▸ What you need to do:
Rewrite the text of the entries below with each "Télécharger" changed to "Consulter" and all other wording left as it stands. Omit the pictures from your version.

-------- Exercise data --------

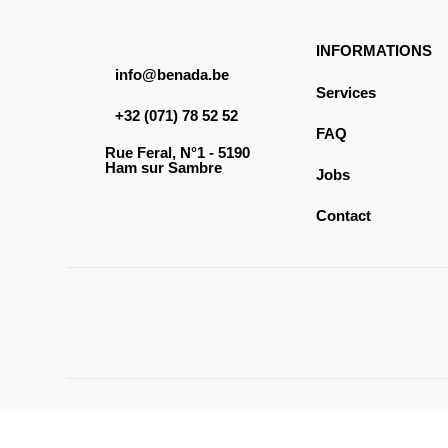
INFORMATIONS
info@benada.be
Services
+32 (071) 78 52 52
FAQ
Rue Feral, N°1 - 5190
Ham sur Sambre
Jobs
Contact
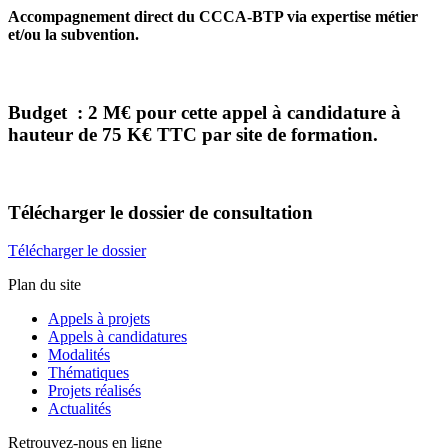
Accompagnement direct
du CCCA-BTP via expertise métier
et/ou la subvention.
Budget : 2 M€ pour cette appel à candidature à
hauteur de 75 K€ TTC par site de formation.
Télécharger
le dossier de consultation
Télécharger le dossier
Plan du site
Appels à projets
Appels à candidatures
Modalités
Thématiques
Projets réalisés
Actualités
Retrouvez-nous en ligne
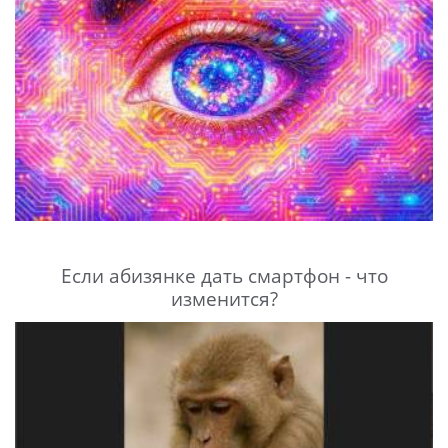
Если абизянке дать смартфон - что
изменится?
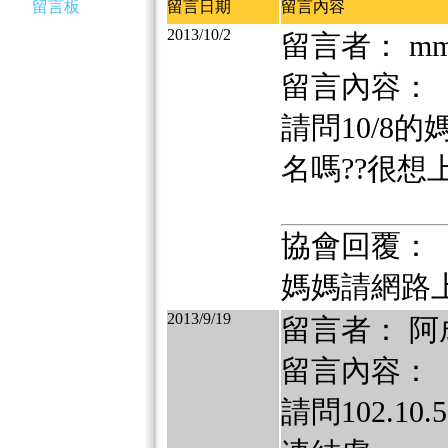
留言板
留言日期
留言內容
2013/10/2
留言者： m
留言內容：
請問10/8
名嗎??很想
協會回覆：
媽媽請網路
2013/9/19
留言者： 阿
留言內容：
請問102.1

--------

▸ Solution to this problem:
INFORMATIONS
info@benada.be
Services
+32 (071) 78 52 52
FAQ
Rue Feral, N°1 - 5190
Ham sur Sambre
Jobs
Contact
Accompagnement direct
du CCCA-BTP via expertise métier
et/ou la subvention.
Budget : 2 M€ pour cette appel à candidature à
hauteur de 75 K€ TTC par site de formation.
Consulter
le dossier de consultation
Consulter le dossier
Plan du site
Appels à projets
Appels à candidatures
Modalités
Thématiques
Projets réalisés
Actualités
Retrouvez-nous en ligne
Если абизянке дать смартфон - что
изменится?
留言板
留言日期
留言內容
2013/10/2
留言者： m
留言內容：
請問10/8
名嗎??很想
協會回覆：
媽媽請網路
2013/9/19
留言者： 阿
留言內容：
請問102.1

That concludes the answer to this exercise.